Brand Failures: the Truth about the 100 Greatest Branding Mistakes of All Time
© 2003 Matt Haig
310 pages


        What helps a brand succeed – or makes it fail? Brand Failures attempts to divine out the secrets to success by examining one hundred products or companies which have tanked. Some were new, others ancient, still others new ventures backed by established titans – but failure comes to all.  Each of the book’s one hundred sections features a different American or British brand. The sections vary in length: New Coke, which starts the work off, features a history of Coca-Cola and Pepsi’s competition, setting the stage for why Coca-Cola made the decision it to rework its product, but the book’s midpoint is taken by a series of paragraph-long sections which are more a list of humorous advertising mistranslations than proper chapters. The longer chapters end in list of lessons learned, from the patently obvious (“Advertising is important”) to the more insightful (“Don’t clone your competitors”) .  Some of the lessons conflict: while the author asserts at the start that in the Age of Branding,  actual products matter little compared to the power of the brand, the way it makes people feel.  Hence, while people in blind taste tastes may have preferred New Coke to classic coke and Pepsi,  when the actual product was rolled out, people acted poorly: it wasn’t the coke they had been brought up with. They had been told “Coke is It”, and were now expected to believe that Coke wasn’t It.  

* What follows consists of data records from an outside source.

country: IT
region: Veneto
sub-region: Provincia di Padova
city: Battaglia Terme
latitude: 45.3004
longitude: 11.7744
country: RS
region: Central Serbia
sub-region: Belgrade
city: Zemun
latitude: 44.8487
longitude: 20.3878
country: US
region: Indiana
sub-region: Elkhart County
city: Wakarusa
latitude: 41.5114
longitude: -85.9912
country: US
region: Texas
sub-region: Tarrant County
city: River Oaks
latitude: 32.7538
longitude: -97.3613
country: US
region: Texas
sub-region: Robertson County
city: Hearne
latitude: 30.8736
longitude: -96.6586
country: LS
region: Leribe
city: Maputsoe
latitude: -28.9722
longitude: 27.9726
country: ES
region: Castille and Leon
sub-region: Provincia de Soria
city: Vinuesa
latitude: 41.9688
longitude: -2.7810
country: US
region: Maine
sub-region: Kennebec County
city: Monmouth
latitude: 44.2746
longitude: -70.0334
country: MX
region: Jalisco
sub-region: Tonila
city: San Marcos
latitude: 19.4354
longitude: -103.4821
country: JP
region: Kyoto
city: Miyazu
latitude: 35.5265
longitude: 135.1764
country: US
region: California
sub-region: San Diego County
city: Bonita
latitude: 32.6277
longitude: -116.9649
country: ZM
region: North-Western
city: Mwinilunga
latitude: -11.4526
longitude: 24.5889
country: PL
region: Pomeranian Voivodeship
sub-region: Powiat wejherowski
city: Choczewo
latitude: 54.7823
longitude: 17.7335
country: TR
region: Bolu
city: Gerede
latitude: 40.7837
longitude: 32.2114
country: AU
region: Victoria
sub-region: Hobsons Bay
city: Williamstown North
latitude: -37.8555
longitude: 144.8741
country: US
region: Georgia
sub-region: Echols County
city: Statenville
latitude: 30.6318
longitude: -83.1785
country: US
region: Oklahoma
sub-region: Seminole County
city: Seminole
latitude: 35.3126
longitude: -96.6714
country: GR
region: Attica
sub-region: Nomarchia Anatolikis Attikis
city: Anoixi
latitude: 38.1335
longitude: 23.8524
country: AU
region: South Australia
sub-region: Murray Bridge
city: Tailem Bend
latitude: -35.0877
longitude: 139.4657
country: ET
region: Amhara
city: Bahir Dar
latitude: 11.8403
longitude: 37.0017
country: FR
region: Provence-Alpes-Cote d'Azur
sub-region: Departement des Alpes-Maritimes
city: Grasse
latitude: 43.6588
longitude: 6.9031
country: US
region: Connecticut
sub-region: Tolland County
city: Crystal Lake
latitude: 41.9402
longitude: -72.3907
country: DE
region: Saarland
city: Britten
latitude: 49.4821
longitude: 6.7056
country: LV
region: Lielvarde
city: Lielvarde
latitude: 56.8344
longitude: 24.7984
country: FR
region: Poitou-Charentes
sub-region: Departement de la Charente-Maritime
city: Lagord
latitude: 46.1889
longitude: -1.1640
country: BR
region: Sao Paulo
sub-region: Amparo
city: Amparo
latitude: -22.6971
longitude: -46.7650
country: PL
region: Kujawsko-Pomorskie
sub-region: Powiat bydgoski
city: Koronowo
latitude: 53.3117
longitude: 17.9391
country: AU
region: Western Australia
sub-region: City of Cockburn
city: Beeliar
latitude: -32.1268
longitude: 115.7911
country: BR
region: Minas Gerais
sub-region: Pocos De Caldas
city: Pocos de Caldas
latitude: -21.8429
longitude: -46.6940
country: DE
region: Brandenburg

         Despite the author’s deemphasizing the value of a product, numerous examples demonstrate that it can’t be ignored, either.  Haig uses Beta-Max and VCR to back up his belief that quality isn’t particularly important: while he stresses the audio and video quality of the Betamax tapes,  his account also mentions the fact that whole movies could not fit on such tapes.  The quality of the picture doesn’t equal the quality of the product overall.   To whom these lessons are to be imparted is uncertain. While they’re ostensibly aimed at business personalities attempting to launch or expand a brand, would such personalities really be reading a work written for popular audiences?  Wouldn’t marketing executives be paying more attention to marketing journals?  I’m particularly interested in the way marketing works so I can evade its tricks, but I found the work more entertaining as one of business history, for some of the products released were truly weird. In the 1950s, for instance, Dodge produced a car marketed for women: called La Femme and covered in pink inside and out, with floral patterns on the seats, it looked like something even Mattel would  be reluctant to foist on Barbie. (The lesson of this section: don’t patronize customers.)

            This breezy and entertaining book may be of use to budding entrepreneurs, but I suspect most readers who be those wanting to be amused by business misadventures, which it certainly provides.